From 277d49a590b6745ec82460eea3f33a825a89051c Mon Sep 17 00:00:00 2001
From: Antoni Baum <antoni.baum@protonmail.com>
Date: Tue, 29 Mar 2022 16:07:31 -0700
Subject: [PATCH] Do not initialize `torch.distributed` process group if one is
 already initailized (#16487)

* Do not initialize torch process group twice

* Apply suggestions from code review
---
 src/transformers/sagemaker/training_args_sm.py |  8 +++++++-
 src/transformers/training_args.py              | 10 ++++++++--
 2 files changed, 15 insertions(+), 3 deletions(-)

diff --git a/src/transformers/sagemaker/training_args_sm.py b/src/transformers/sagemaker/training_args_sm.py
index 992f3d4fce3014..f6c57d8f8577d2 100644
--- a/src/transformers/sagemaker/training_args_sm.py
+++ b/src/transformers/sagemaker/training_args_sm.py
@@ -77,6 +77,11 @@ def __post_init__(self):
     @cached_property
     def _setup_devices(self) -> "torch.device":
         logger.info("PyTorch: setting up devices")
+        if torch.distributed.is_initialized() and self.local_rank == -1:
+            logger.warning(
+                "torch.distributed process group is initialized, but local_rank == -1. "
+                "In order to use Torch DDP, launch your script with `python -m torch.distributed.launch"
+            )
         if self.no_cuda:
             device = torch.device("cpu")
             self._n_gpu = 0
@@ -105,7 +110,8 @@ def _setup_devices(self) -> "torch.device":
         else:
             # Here, we'll use torch.distributed.
             # Initializes the distributed backend which will take care of synchronizing nodes/GPUs
-            torch.distributed.init_process_group(backend="nccl")
+            if not torch.distributed.is_initialized():
+                torch.distributed.init_process_group(backend="nccl")
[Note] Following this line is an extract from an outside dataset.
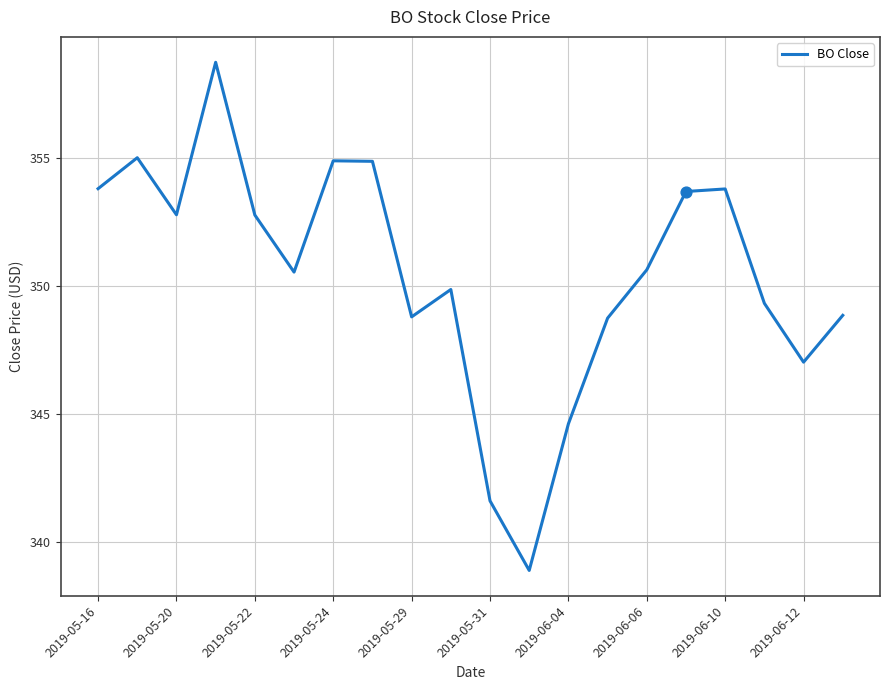

What is the difference between the maximum and minimum values?

19.9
             device = torch.device("cuda", self.local_rank)
             self._n_gpu = 1
 
diff --git a/src/transformers/training_args.py b/src/transformers/training_args.py
index 2087fbb7ace0d2..b0e6fbc6e85e04 100644
--- a/src/transformers/training_args.py
+++ b/src/transformers/training_args.py
@@ -1022,10 +1022,15 @@ def eval_batch_size(self) -> int:
     @torch_required
     def _setup_devices(self) -> "torch.device":
         logger.info("PyTorch: setting up devices")
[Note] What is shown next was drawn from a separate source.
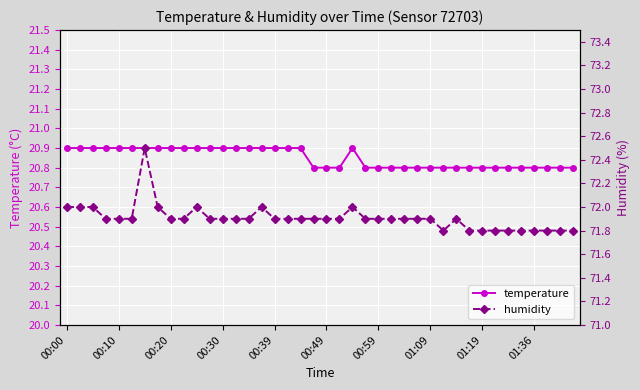

Reading left to right, what are all the values shown in this chart?

temperature: 20.9	20.9	20.9	20.9	20.9	20.9	20.9	20.9	20.9	20.9	20.9	20.9	20.9	20.9	20.9	20.9	20.9	20.9	20.9	20.8	20.8	20.8	20.9	20.8	20.8	20.8	20.8	20.8	20.8	20.8	20.8	20.8	20.8	20.8	20.8	20.8	20.8	20.8	20.8	20.8
humidity: 72.0	72.0	72.0	71.9	71.9	71.9	72.5	72.0	71.9	71.9	72.0	71.9	71.9	71.9	71.9	72.0	71.9	71.9	71.9	71.9	71.9	71.9	72.0	71.9	71.9	71.9	71.9	71.9	71.9	71.8	71.9	71.8	71.8	71.8	71.8	71.8	71.8	71.8	71.8	71.8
+        if torch.distributed.is_initialized() and self.local_rank == -1:
+            logger.warning(
+                "torch.distributed process group is initialized, but local_rank == -1. "
+                "In order to use Torch DDP, launch your script with `python -m torch.distributed.launch"
+            )
         if self.no_cuda:
             device = torch.device("cpu")
             self._n_gpu = 0
-            if self.local_rank != -1:
+            if self.local_rank != -1 and not torch.distributed.is_initialized():
                 # Initializes distributed backend for cpu
                 if self.xpu_backend not in ("mpi", "ccl"):
                     raise ValueError(
@@ -1076,7 +1081,8 @@ def _setup_devices(self) -> "torch.device":
         else:
             # Here, we'll use torch.distributed.
             # Initializes the distributed backend which will take care of synchronizing nodes/GPUs
-            torch.distributed.init_process_group(backend="nccl")
+            if not torch.distributed.is_initialized():
+                torch.distributed.init_process_group(backend="nccl")
             device = torch.device("cuda", self.local_rank)
             self._n_gpu = 1